TEXT TO READ |
┄┄┄┄┄┄┄┄┄┄┄┄┄┄┄┄┄┄┄┄
Based on the FON code under the treble side f-hole, the serial number on the white oval label under the bass side f-hole and the ‘kissing dot’ headstock logo, we would place this guitar’s date of manufacture around the latter half of 1948.

In a sense, this L-4 was something of an anachronism even when it was brand new, because Gibson began making electrics during the 1930s and jazz payers were moving in that direction by the late 1940s. Although Gibson phased out the L-4 in 1956, the basic style and shape of the late L-4 and L-4C (cutaway) models carried over to the P-90-equipped ES-175 – along with the trapezoid position markers and matching tailpiece.

The only significant structural difference between the ES-175 and the cutaway L-4 is the top. Gibson dampened things down with a laminated top for electrification, but the L-4 was always a bona fide acoustic with a carved solid spruce archtop.

Collectors may be interested to note that Gibson produced a limited run of twenty L-4-CES guitars in 1958 with various pickup options – including humbuckers and ‘Charlie Christians’. A few more were shipped during 1969 and a double-humbucker version has been a fixture in Gibson’s product line since 1987.

Opinions will differ on how this guitar’s condition should be described. On the one hand, it’s somewhat battle scarred and the finish is covered in crazing, scratches and rub through. On the other, there are no cracks, splits or serious dents, and it’s in extremely fine fettle structurally. Although there’s a very slight gap at the base of the heel, the neck angle is still good and playability is uncompromised – as we’ll discover later.
┄┄┄┄┄┄┄┄┄┄┄┄┄┄┄┄┄┄┄┄
LISTING |

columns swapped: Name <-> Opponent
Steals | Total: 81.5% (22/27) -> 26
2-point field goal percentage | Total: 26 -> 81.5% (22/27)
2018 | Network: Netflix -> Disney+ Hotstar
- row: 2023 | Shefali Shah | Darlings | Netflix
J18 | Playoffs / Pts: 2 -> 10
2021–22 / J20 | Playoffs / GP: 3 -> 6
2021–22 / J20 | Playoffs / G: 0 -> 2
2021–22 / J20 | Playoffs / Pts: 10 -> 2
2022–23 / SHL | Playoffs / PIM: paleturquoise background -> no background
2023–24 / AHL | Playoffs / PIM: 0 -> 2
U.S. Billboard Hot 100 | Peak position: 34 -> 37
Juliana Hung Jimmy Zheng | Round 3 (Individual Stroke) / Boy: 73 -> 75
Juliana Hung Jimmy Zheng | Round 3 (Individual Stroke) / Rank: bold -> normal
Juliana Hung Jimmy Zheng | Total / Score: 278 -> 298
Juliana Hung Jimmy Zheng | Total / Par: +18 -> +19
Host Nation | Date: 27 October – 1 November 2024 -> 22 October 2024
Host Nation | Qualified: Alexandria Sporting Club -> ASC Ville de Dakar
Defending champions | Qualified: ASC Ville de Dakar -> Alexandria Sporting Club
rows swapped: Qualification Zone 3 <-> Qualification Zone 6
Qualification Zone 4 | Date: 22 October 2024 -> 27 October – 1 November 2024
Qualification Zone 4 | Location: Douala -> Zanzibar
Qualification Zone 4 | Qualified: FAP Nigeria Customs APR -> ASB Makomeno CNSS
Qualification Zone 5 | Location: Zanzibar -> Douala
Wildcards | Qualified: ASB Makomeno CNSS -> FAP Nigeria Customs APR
┄┄┄┄┄┄┄┄┄┄┄┄┄┄┄┄┄┄┄┄
INSTRUCTIONS FOR THE TASK |
From the text about the Gibson L-4 guitar, extract the passage between "Based on the" and "and matching tailpiece.", inclusive.

SOLUTION FOR THIS EXERCISE |
Based on the FON code under the treble side f-hole, the serial number on the white oval label under the bass side f-hole and the ‘kissing dot’ headstock logo, we would place this guitar’s date of manufacture around the latter half of 1948.

In a sense, this L-4 was something of an anachronism even when it was brand new, because Gibson began making electrics during the 1930s and jazz payers were moving in that direction by the late 1940s. Although Gibson phased out the L-4 in 1956, the basic style and shape of the late L-4 and L-4C (cutaway) models carried over to the P-90-equipped ES-175 – along with the trapezoid position markers and matching tailpiece.